Thierry Morlet et Arnaud Tran Van : « l’ergonomie réinvente le travail, avec respect »

 Dans Savoyard de coeur

Thierry Morlet a fondé la SARL ANCOE en 1996, à Albertville. Avec Arnaud Tran Van, associé-gérant depuis 2011, il a ouvert des agences à Talence, Tours et Villeurbanne. Tous deux conseillent en ergonomie des entreprises publiques et privées de toutes tailles. Ensemble, ils défendent une approche scientifique atypique des questions du travail.

Vos méthodes sont-elles semblables quand vous intervenez pour le Groupe SEB ou pour le Conseil Départemental de la Savoie ?

Tout à fait ! Par principe, nous avons une approche compréhensive du travail. L’ergonomie est l’étude scientifique de la relation entre l’homme et ses moyens, méthodes et milieux de travail. Notre objectif est d’aboutir à une meilleure adaptation à l’homme de ses moyens de production et de son milieu de travail. Un employé en bonne santé physique et mentale est plus efficient. Or les industriels qui programment un plan de maintenance pour leurs machines oublient parfois de prendre soin des personnes… C’est notre rôle d’accompagner tous les responsables de personnel sur ce terrain.

Sur quels paramètres se base votre analyse ?

Les étapes de l’intervention ergonomique passent par l’analyse de l’activité humaine (acteurs, enjeux, activité réelle de travail). Nous étudions la dimension instrumentale (choix techniques, économiques, outils mobilisés, processus), la dimension opérationnelle (organisation, management, compétences), la dimension temporelle du salarié, du collectif, de l’entreprise (évolution des métiers, contenu, organisation…) et la dimension existentielle de l’entité (utilité du travail, identité sociale, aspects psychosociaux). Fondamentalement, l’ensemble de ces dimensions sont indissociables, c’est ce qui fait sans doute, pour certains la complexité des questions.

Pour établir cet état des lieux, êtes-vous immergés dans l’entreprise évaluée ?

Oui, nous sommes avant tout des hommes de terrain ! Nous pouvons assister en costume à un Comité de Direction comme nous retrouver accrochés à l’arrière d’un camion-poubelle en tenue de sécurité, rien ne nous échappe. Notre but est d’être présents pour observer et comprendre : on ne peut pas évaluer un résultat sans se confronter à la réalité d’une tâche. C’est ce que l’on appelle faire l’expérience du réel. Les décideurs sont de plus en plus loin du terrain et nous sommes là pour interroger les logiques de gestion et la culture du résultat, mais aussi répondre à leurs doutes et à leurs questions.

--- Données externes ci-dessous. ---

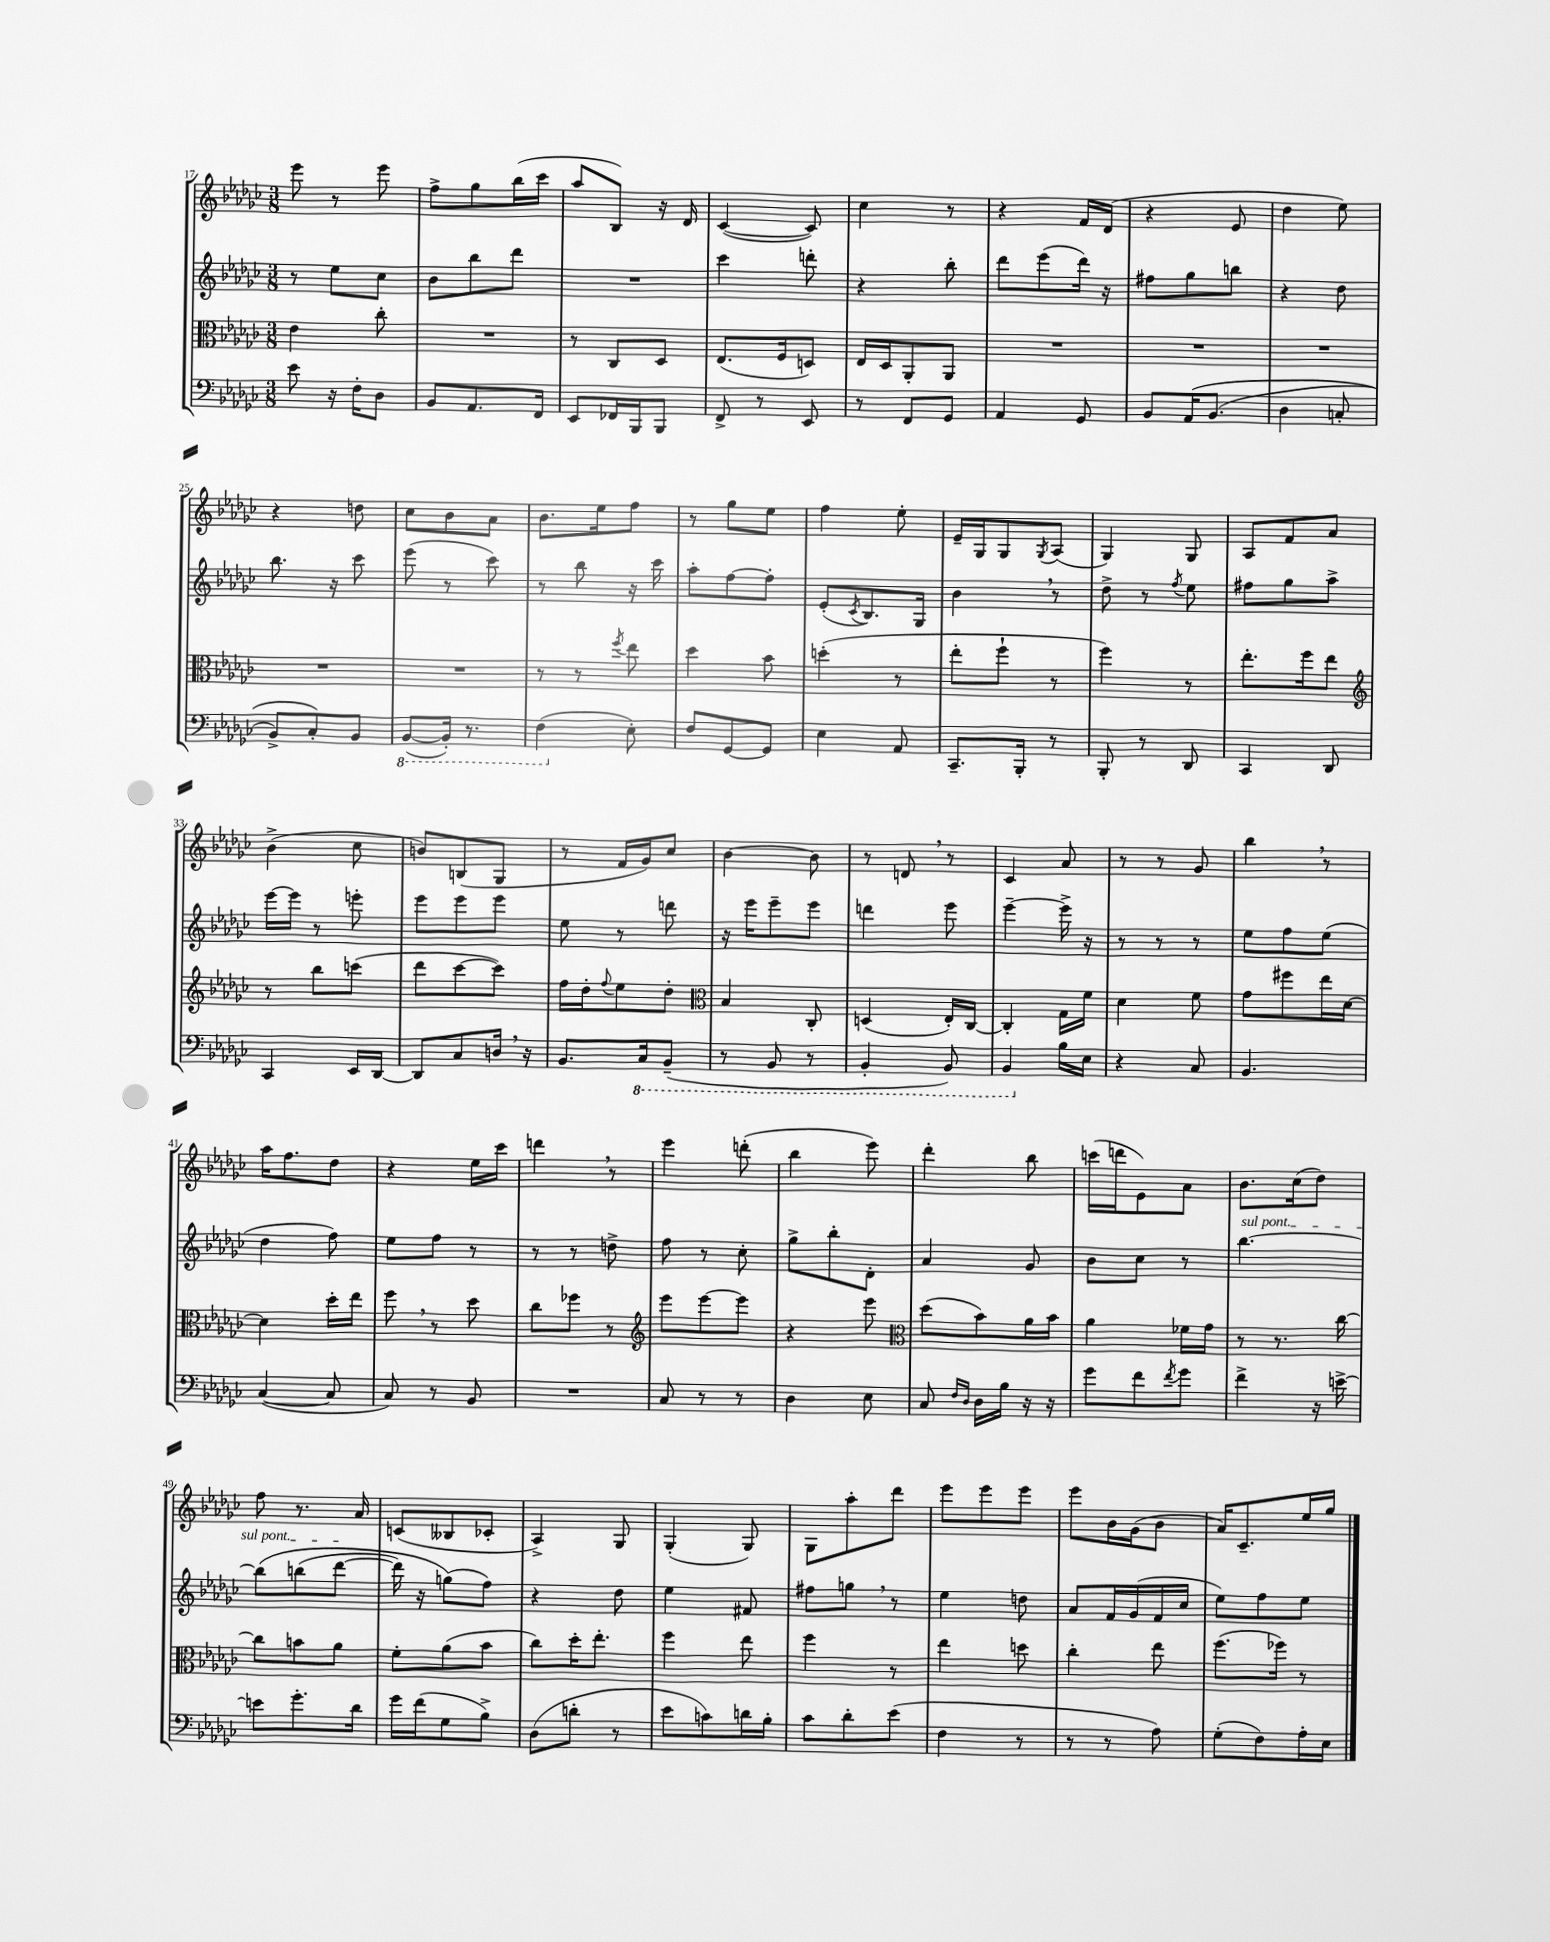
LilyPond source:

<<
\new StaffGroup <<
\new Staff = "s0" {
    \clef treble \key ges \major \numericTimeSignature \time 3/8
    ees'''8 r8 ees'''8 |
    f''8-> ges''8 bes''16( ces'''16 |
    aes''8 bes8) r16 des'16 |
    ces'4~( ces'8) |
    ces''4 r8 |
    r4 f'16 des'16( |
    r4 ees'8 |
    des''4 ees''8) |
    r4 d''8 |
    ces''8 bes'8 aes'8 |
    bes'8. ees''16 f''8 |
    r8 ges''8 ees''8 |
    f''4 ees''8-. |
    ees'16-- ges16 ges8 \acciaccatura { ges8 } aes8( |
    ges4) ges8 |
    aes8 f'8 aes'8 |
    bes'4->( ces''8 |
    b'8) b8( ges8 |
    r8 f'16 ges'16) ces''8 |
    bes'4~ bes'8 |
    r8 d'8 \breathe r8 |
    ces'4 aes'8 |
    r8 r8 ges'8 |
    bes''4 \breathe r8 |
    aes''16 f''8. des''8 |
    r4 ees''16 ces'''16 |
    d'''4 \breathe r8 |
    ees'''4 d'''8-.( |
    bes''4 ees'''8) |
    des'''4-. bes''8 |
    c'''16( d'''16 ees'8) aes'8 |
    bes'8. ces''16( des''8) |
    f''8 r8. aes'16 |
    c'8( beses8 ces'8-. |
    aes4->) ges8 |
    ges4-.( ges8) |
    ges8 aes''8-. des'''8 |
    ees'''8 ees'''8 ees'''8 |
    ees'''8 bes'16 ges'16( bes'8 |
    aes'16) ces'8.-- ees''16 ges''16 \bar "|." |
}
\new Staff = "s1" {
    \clef treble \key ges \major \numericTimeSignature \time 3/8
    r8 ees''8 ces''8 |
    bes'8 bes''8 des'''8 |
    R4. |
    ces'''4 d'''8-. |
    r4 bes''8-. |
    des'''8 ees'''8( des'''16) r16 |
    fis''8 ges''8 b''8 |
    r4 des''8 |
    bes''8. r16 ces'''8 |
    ees'''8( r8 ces'''8) |
    r8 bes''8 r16 ces'''16 |
    aes''8-. f''8~ f''8-. |
    ees'8-.( \acciaccatura { ces'8 } bes8.) ges16 |
    bes'4 \breathe r8 |
    des''8-> r8 \acciaccatura { f''8 } ees''8 |
    fis''8 ges''8 aes''8-> |
    ees'''16~ ees'''16 r8 e'''8-. |
    ees'''8 ees'''8 ees'''8 |
    ees''8 r8 d'''8 |
    r16 ees'''16 ees'''8-- ees'''8 |
    d'''4 ees'''8 |
    ees'''4~-- ees'''16-> r16 |
    r8 r8 r8 |
    ees''8 f''8 ees''8( |
    des''4 f''8) |
    ees''8 f''8 r8 |
    r8 r8 d''8-> |
    f''8 r8 ces''8-. |
    ges''8-> bes''8-. des'8-. |
    aes'4 ges'8 |
    bes'8 ces''8 r8 |
    \once \override TextSpanner.bound-details.left.text = \markup { \italic "sul pont." } bes''4.~\startTextSpan |
    bes''8\( b''8( des'''8~\stopTextSpan |
    des'''16) r16 g''8(\) f''8) |
    r4 des''8 |
    ees''4 fis'8 |
    fis''8 g''8 \breathe r8 |
    ees''4 d''8 |
    aes'8 f'16 ges'16( f'16 ces''16 |
    ees''8) f''8 ees''8 \bar "|." |
}
\new Staff = "s2" {
    \clef alto \key ges \major \numericTimeSignature \time 3/8
    ees'4 ces''8-. |
    R4. |
    r8 ces8 des8 |
    ees8.( f16 d8) |
    ees16 des16 aes,8-. aes,8 |
    R4. |
    R4. |
    R4. |
    R4. |
    R4. |
    r8 r8 \acciaccatura { f''8 } ees''8 |
    des''4 bes'8 |
    d''4-.( r8 |
    ees''8-. f''8-! r8 |
    f''4) r8 |
    ees''8.-. f''16 ees''8 |
    \clef treble r8 bes''8 c'''8( |
    des'''8 ces'''8~ ces'''8) |
    f''16 des''16-. \appoggiatura { f''8 } ees''8 des''8-. |
    \clef alto bes4 ces8-. |
    d4( ees16-.) ces16~ |
    ces4-. ges16 f'16 |
    des'4 f'8 |
    ges'8 fis''8 ees''16 des'16~ |
    des'4 des''16-. ees''16 |
    f''8 \breathe r8 des''8 |
    ces''8 fes''8 r8 |
    \clef treble ees'''8 ees'''8~ ees'''8 |
    r4 ees'''8 |
    \clef alto des''8( bes'8) aes'16 bes'16 |
    aes'4 fes'16 ges'16 |
    r8 r8. ces''16~ |
    ces''8 b'8 aes'8 |
    f'8-. aes'8( bes'8 |
    ces''8) des''16-. ees''8.-. |
    f''4 ees''8 |
    f''4 r8 |
    ees''4 d''8 |
    ces''4-. ees''8 |
    f''8.( fes''16) r8 \bar "|." |
}
\new Staff = "s3" {
    \clef bass \key ges \major \numericTimeSignature \time 3/8
    ees'8 r16 f16-. des8 |
    bes,8 aes,8. f,16 |
    ees,8 fes,16 bes,,16 bes,,8 |
    f,8-> r8 ees,8 |
    r8 f,8 ges,8 |
    aes,4 ges,8 |
    bes,8 aes,16\( bes,8.( |
    des4 c8-. |
    bes,8->) ces8-.\) bes,8 |
    \ottava #-1 bes,,8~( bes,,16-.) r8. |
    f,4( \ottava #0 ees8-.) |
    f8 ges,8~ ges,8 |
    ees4 aes,8 |
    ces,8.-- bes,,16-. r8 |
    bes,,8-. r8 des,8 |
    ces,4 des,8 |
    ces,4 ees,16 des,16~ |
    des,8 ces8 d16 \breathe r16 |
    bes,8. \ottava #-1 ces,16 bes,,8--( |
    r8 bes,,8 r8 |
    bes,,4-. bes,,8) |
    bes,,4 \ottava #0 bes16 ees16 |
    r4 ces8 |
    bes,4. |
    ces4~( ces8 |
    ces8) r8 bes,8 |
    R4. |
    ces8 r8 r8 |
    des4 ees8 |
    ces8 \grace { f16 des16 } des16 bes16 r16 r16 |
    ges'8 f'8 \acciaccatura { f'8 } ges'8 |
    f'4-> r16 e'16~-> |
    e'8 ges'8.-. des'16 |
    ges'16 f'16( ges8 bes8->) |
    des8( d'8-. r8 |
    ees'8 c'8) d'16 bes16-. |
    ces'8 des'8-. ees'8( |
    f4 r8 |
    r8 r8 aes8) |
    ges8-.( f8) aes16-. ees16 \bar "|." |
}
>>
>>
\layout { \context { \Score currentBarNumber = #17 } }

Certains commanditaires sont-ils parfois gênés par vos investigations ?

C’est très rare : nous signons une charte d’engagement mutuel. Ce document contient toutes les précisions sur notre méthodologie, notre déontologie ; le cadre est posé avec rigueur, sans surprise. Les livrables sont des rapports d’études étayés, illustrés de photos ou de vidéos. Des rendus intermédiaires permettent une pleine exploitation des données recueillies et analysées. Parfois, il faut du temps pour assimiler et comprendre, mais c’est notre rôle d’accompagner nos clients sur ce chemin.

En combien de temps vos préconisations portent-elles leurs fruits ?

C’est très variable, cela dépend de ce que l’on cherche à faire évoluer. Nous créons un groupe de travail avec les salariés concernés pour accompagner les changements, par exemple. Quand nous sommes appelés pour un réaménagement de l’espace, il se peut que nous constations d’autres besoins dans un établissement et souvent les dirigeants suivent nos recommandations… Nous proposons des formations-actions aux salariés pour qu’ils puissent agir, avec une structure de pilotage (RH, médecine du travail, CHSCT…), sur la prévention des troubles musculo-squelettiques ou des risques psychosociaux, par exemple. Parfois, nous ne répondons pas à la commande d’un client pour contribuer à transformer la situation et nous lui expliquons pourquoi.

Quelles sont vos plus grandes satisfactions professionnelles ?

Être des hommes de l’ombre, avec un très fort rôle. Nous aimons former les acteurs de l’entreprise pour leur donner le pouvoir d’améliorer eux-mêmes leur qualité de vie au travail. Le plus fort des retours c’est celui de nos interlocuteurs qui respirent, ouvrent les yeux sur de nouvelles perspectives à la suite de notre intervention. Nous portons cette vision du monde également dans de nombreuses universités, à Paris et Lyon. Nous sommes sollicités pour partager notre savoir-faire auprès de futurs ergonomes. Avec 150 Ergonomes Européens en exercice en France actuellement, le développement de la profession au travers de cette certification est aujourd’hui une vraie garantie pour toute personne qui souhaite faire intervenir un ergonome de qualité.